Meet Tess, the twenty-two-year-old narrator (and container of multitudes) of Sweetbitter, one of the season’s noisiest publishing events. And also meet the high-flown romantic style of its author, Stephanie Danler, whose six-figure, two-book deal arose, sensationally, from her approaching a publisher eating in the restaurant where she waited tables in New York (an occupation Danler shares with Tess).

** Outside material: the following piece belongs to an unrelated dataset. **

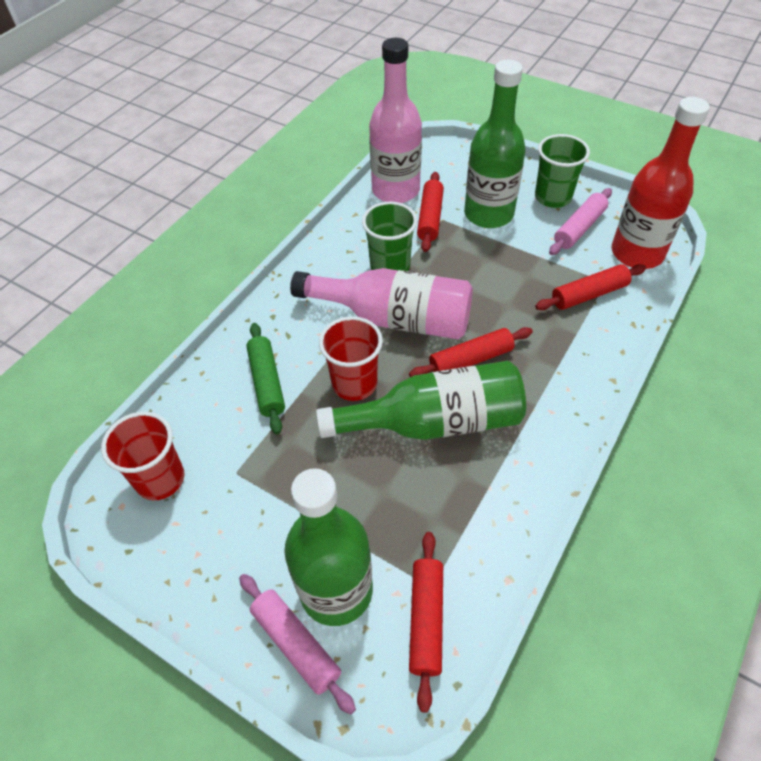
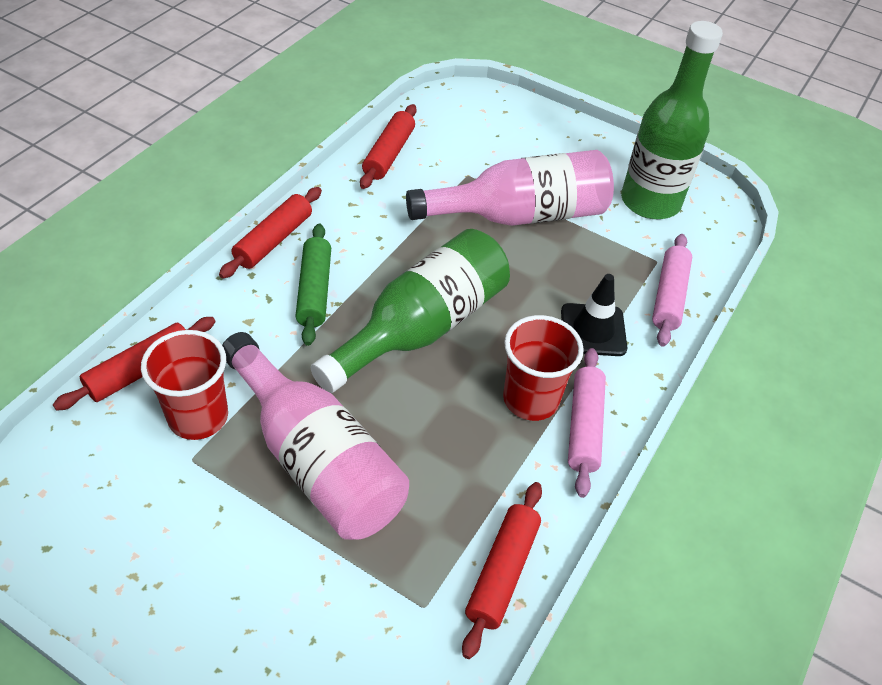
black traffic cone: 0 -> 1
green bottle: 3 -> 2
green cup: 2 -> 0
red bottle: 1 -> 0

Labeled one of those ‘books to watch’ in 2016, Sweetbitter clearly needs to make quite an impression to live up to the hype that precedes it. And as a portrait of the personnel behind a renowned Manhattan restaurant (easily recognizable as the beloved Union Square Café, where Danler worked for a while), the novel does successfully conjure up a world. Thankfully, it delivers no horror stories of behind the scenes activity, although there are some nasty flies and a repulsive drain. Instead, the food and drinks, are described rhapsodically, while the team preparing and delivering them is characterized as a largely young, hungry, sexy, exhausted family subsisting on booze, coke, Xanax and Adderall.

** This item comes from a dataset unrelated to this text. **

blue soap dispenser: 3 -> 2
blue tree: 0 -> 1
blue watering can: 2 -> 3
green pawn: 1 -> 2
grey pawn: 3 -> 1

Tess, hailing from a backwater and having grown up motherless, with a father who ignored, among other things, birthdays and Halloween, is the classic ingénue – needy, innocent, ignorant about ingredients, service, viticulture, people and sex. But she’s going to learn.

Her mentor in matters gustatory, quoted above, is Simone, a woman/waiter in her thirties whose knowledge of flavour and wine is encyclopedic. In matters of the flesh, Tess’s sentimental education will come at the hands (also lips, teeth, etc) of Jake, whose long relationship with Simone dates back to their childhood. Simone is stern but caring. Jake is promiscuous and unreadable. And Tess is as vulnerable as an exposed heart.

Danler’s (unintentionally) tragi-comic novel is a mood piece, an immersion into lifestyle, occupation, sensory overload and New York City through the seasons. It’s also a smart meld of sexy subjects within a classic come-of-age framework, written in a particular kind of intense, self-consciously semi-poetic prose – ‘The lilacs smelled like brevity. They know how to arrive and how to exit.’

Bittersweet and as vainglorious as any young, first-heartbreak, ’I Will Survive’ scenario could be, the book matches in confidence and self-belief its author’s pitch to the dining publisher. While it lacks the plot structure and accessibility of a true mainstream big-hitter, its straight-faced commitment to the sensual high notes – from sea urchins to sexual obsession – will assure plenty of attention. Jaded palates, however, might be left feeling a little undernourished.